Mai Daniel H, Newton Heather, Farrell Peter R, Mullan Paul, Kapoor Rupa
School of Medicine, Eastern Virginia Medical School, Norfolk, USA.
Department of Pediatrics, Eastern Virginia Medical School, Norfolk, USA.
J Med Educ Curric Dev. 2021 Jan 22;8:2382120520988593. doi: 10.1177/2382120520988593. eCollection 2021 Jan-Dec.
Although clinical leadership in physicians is associated with improved healthcare, leadership training is rarely integrated into residency training. Our objective was to perform a comprehensive needs assessment of our pediatric residents' existing leadership experiences and knowledge and to identify training gaps within our program.
First, we held focus groups with senior pediatric residents to understand their clinical leadership experiences and identify training needs. Notes were transcribed and independently coded by 2 researchers, with thematic saturation achieved. Next, we focused each session on 1 leadership content area identified from the aforementioned themes to better understand the specific training needs for each topic.
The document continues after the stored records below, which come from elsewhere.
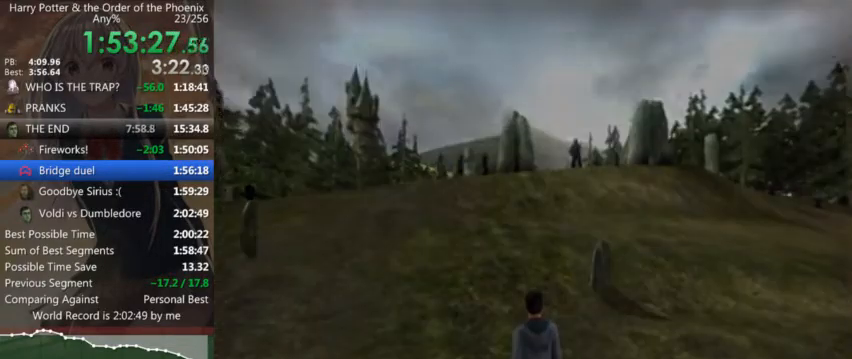
Gameplay with keyboard and mouse; each line is a JSON object with the keys and mouse buttons held at the frame after it. "events" lists presses ("down") and releases ("up") of "a", "c", "ctrl", "d", "down", "escape", "left", "return", "right", "s", "shift_l", "shift_r", "space", "tab", "up", "w", "mouse_left" and "mouse_right" between this image and that frame as [ms after this image, input, new state], when the widget could be followed in between. "mouse_left", "mouse_right" = the "left", "right" buttons of the "mouse" list. No other keys are recorded. Mouse movement is not recorded.
{"keys": ["up"], "mouse": [], "events": [[100, "up", "down"], [133, "up", "up"], [233, "up", "down"], [266, "up", "up"], [366, "up", "down"], [433, "up", "up"], [500, "up", "down"]]}
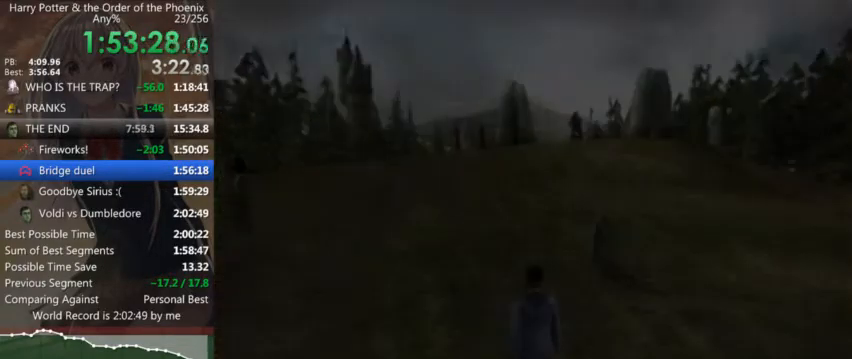
{"keys": ["up"], "mouse": [], "events": [[100, "up", "up"], [166, "up", "down"], [266, "up", "up"], [333, "up", "down"], [400, "up", "up"], [500, "up", "down"]]}
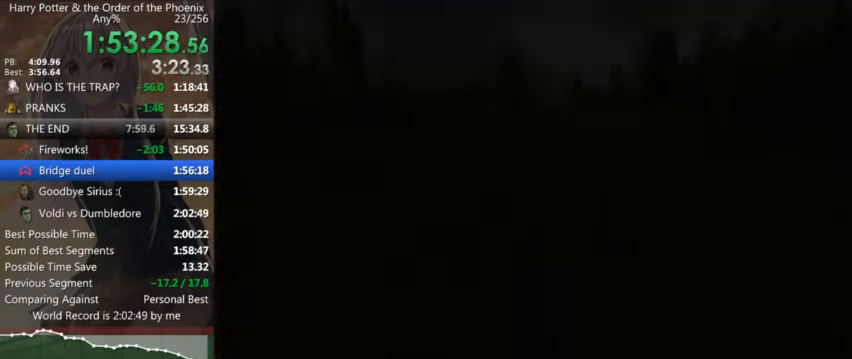
{"keys": [], "mouse": [], "events": [[33, "up", "up"], [133, "up", "down"], [166, "up", "up"], [266, "up", "down"], [300, "up", "up"], [400, "up", "down"], [500, "up", "up"]]}
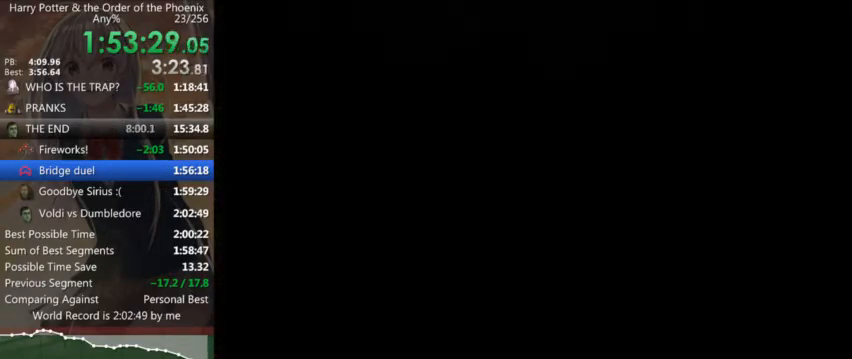
{"keys": [], "mouse": [], "events": [[33, "up", "down"], [133, "up", "up"], [233, "up", "down"], [300, "up", "up"], [366, "up", "down"], [433, "up", "up"]]}
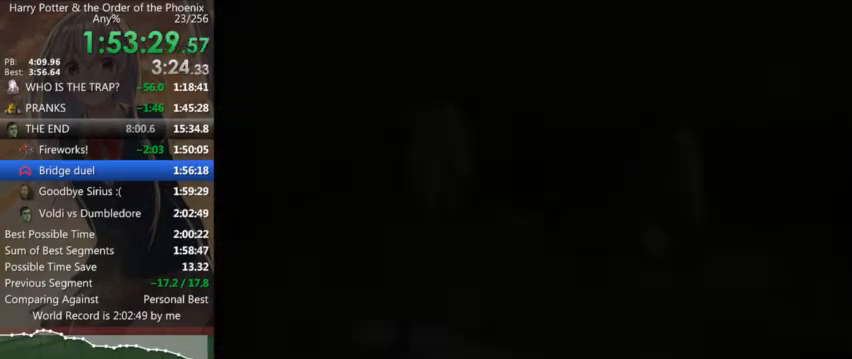
{"keys": ["up"], "mouse": [], "events": [[33, "up", "down"], [66, "up", "up"], [166, "up", "down"], [266, "up", "up"], [300, "up", "down"], [400, "up", "up"], [433, "up", "down"]]}
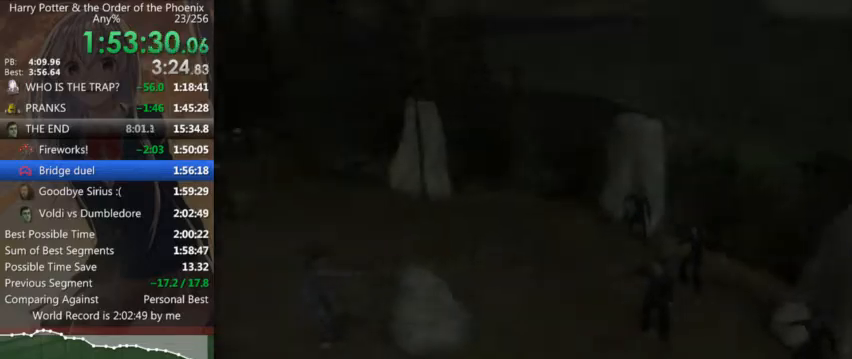
{"keys": [], "mouse": [], "events": [[33, "up", "up"], [133, "up", "down"], [166, "up", "up"], [266, "up", "down"], [300, "up", "up"], [400, "up", "down"], [466, "up", "up"]]}
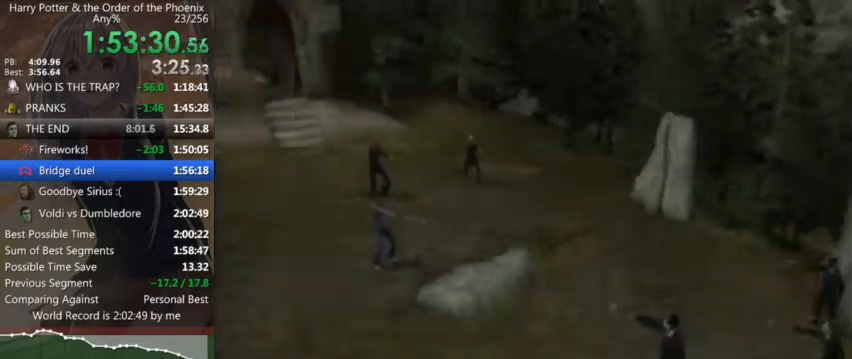
{"keys": [], "mouse": [], "events": [[33, "up", "down"], [100, "up", "up"], [166, "up", "down"], [233, "up", "up"], [333, "up", "down"], [366, "up", "up"], [466, "up", "down"], [500, "up", "up"]]}
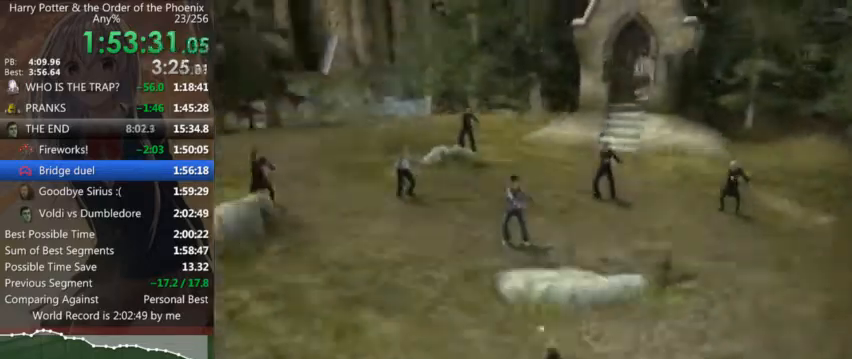
{"keys": [], "mouse": [], "events": [[100, "up", "down"], [166, "up", "up"], [233, "up", "down"], [333, "up", "up"], [433, "up", "down"], [500, "up", "up"]]}
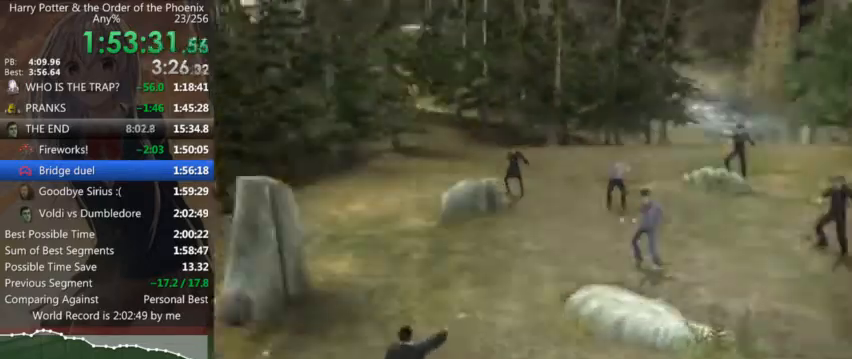
{"keys": ["up"], "mouse": [], "events": [[66, "up", "down"], [133, "up", "up"], [233, "up", "down"], [266, "up", "up"], [366, "up", "down"], [466, "up", "up"], [500, "up", "down"]]}
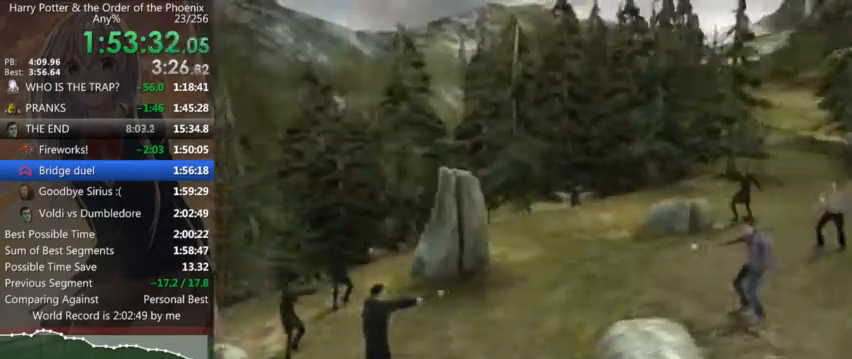
{"keys": ["up"], "mouse": [], "events": [[100, "up", "up"], [200, "up", "down"], [233, "up", "up"], [333, "up", "down"], [366, "up", "up"], [466, "up", "down"]]}
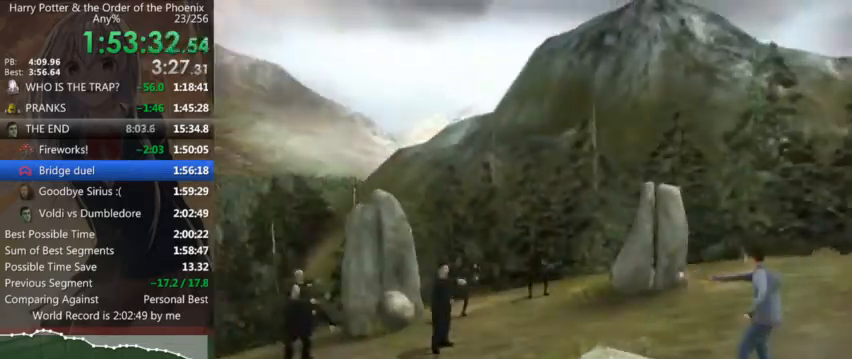
{"keys": [], "mouse": [], "events": [[66, "up", "up"], [100, "up", "down"], [200, "up", "up"], [266, "up", "down"], [300, "up", "up"], [400, "up", "down"], [500, "up", "up"]]}
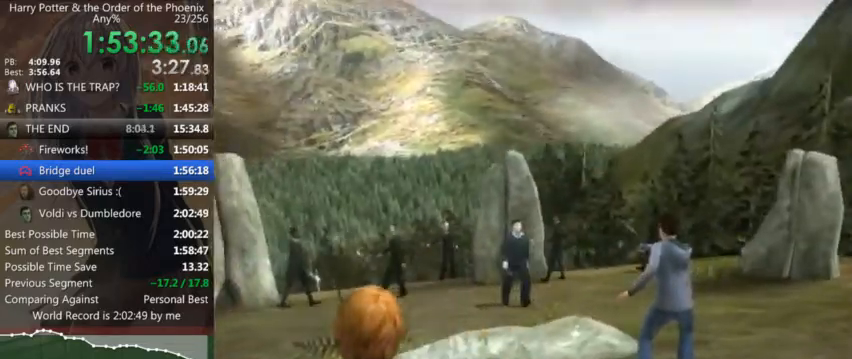
{"keys": ["shift_l", "w"], "mouse": [], "events": [[33, "up", "down"], [133, "up", "up"], [133, "w", "down"], [166, "shift_l", "down"]]}
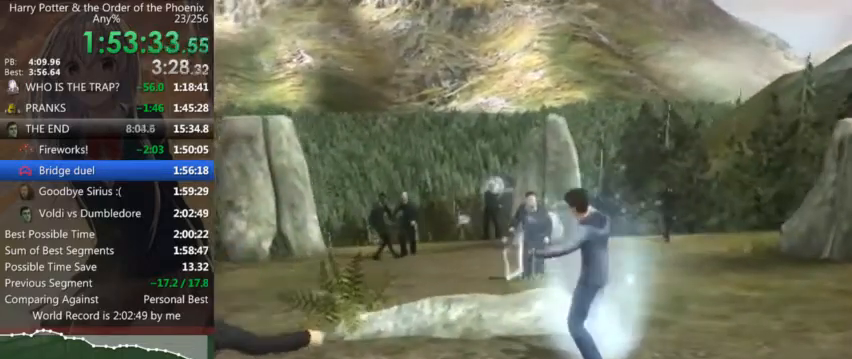
{"keys": ["up"], "mouse": [], "events": [[233, "shift_l", "up"], [233, "w", "up"], [300, "up", "down"], [366, "down", "down"], [366, "up", "up"], [466, "up", "down"], [500, "down", "up"]]}
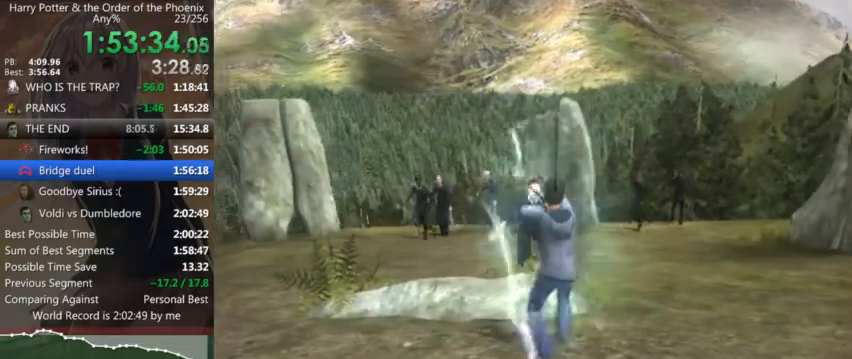
{"keys": ["down"], "mouse": [], "events": [[66, "down", "down"], [66, "up", "up"], [133, "up", "down"], [200, "down", "up"], [266, "down", "down"], [266, "up", "up"], [400, "down", "up"], [400, "up", "down"], [500, "down", "down"], [500, "up", "up"]]}
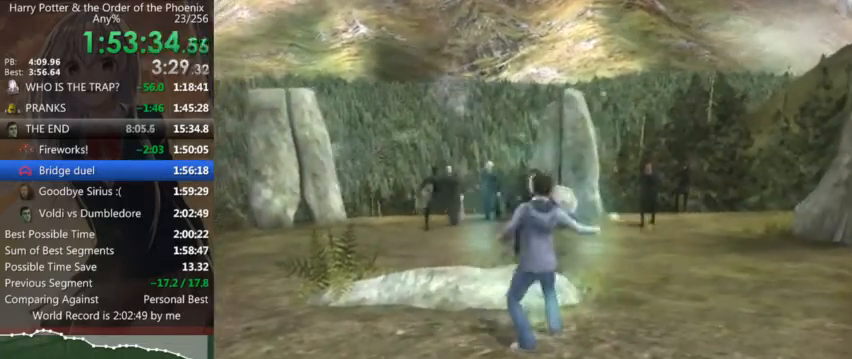
{"keys": ["up", "w"], "mouse": [], "events": [[66, "down", "up"], [133, "up", "down"], [166, "down", "down"], [233, "up", "up"], [266, "down", "up"], [300, "up", "down"], [300, "w", "down"], [400, "down", "down"], [400, "up", "up"], [500, "down", "up"], [500, "up", "down"]]}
Four major themes were identified: (1) Effective and timely communication with supervisors, learners, ancillary staff, and patients is indispensable in promoting safe patient care, avoiding conflict, and preventing misunderstanding. (2) Training in teaching methods is desired, especially gaining the skills needed to teach various levels of learners, in different settings and under time constraints. (3) Time management, availability of resources, and team logistics were often learned through trial-and-error. (4) Self-care, self-acceptance, emotional regulation, and peer debriefing are relied upon to manage negative emotions; rarely are resilience and wellness strategies employed in "real-time."
Senior residents currently face gaps in clinical leadership training and may benefit from additional instruction in content areas related to these 4 themes. Our next steps are to utilize the identified themes to develop a longitudinal and skills-based clinical leadership curriculum to address the gap in graduate medical education.
尽管医生的临床领导力与改善医疗保健相关,但领导力培训很少纳入住院医师培训。我们的目标是对儿科住院医师现有的领导经验和知识进行全面的需求评估,并确定我们项目中的培训差距。
首先,我们与资深儿科住院医师进行了焦点小组讨论,以了解他们的临床领导经验并确定培训需求。由两名研究人员对笔记进行转录和独立编码,直至达到主题饱和。接下来,我们将每个环节聚焦于从上述主题中确定的一个领导内容领域,以更好地了解每个主题的具体培训需求。
确定了四个主要主题:(1)与上级、学习者、辅助人员和患者进行有效及时的沟通对于促进患者安全护理、避免冲突和防止误解必不可少。(2)希望接受教学方法培训,尤其是获得在不同环境和时间限制下教授不同层次学习者所需的技能。(3)时间管理、资源可用性和团队后勤通常是通过反复试验学到的。(4)依靠自我护理、自我接纳、情绪调节和同伴汇报来管理负面情绪;在“实时”中很少采用恢复力和健康策略。
资深住院医师目前在临床领导力培训方面存在差距,可能会从与这四个主题相关的内容领域的额外指导中受益。我们的下一步是利用确定的主题制定一个基于技能的纵向临床领导力课程,以弥补毕业后医学教育中的差距。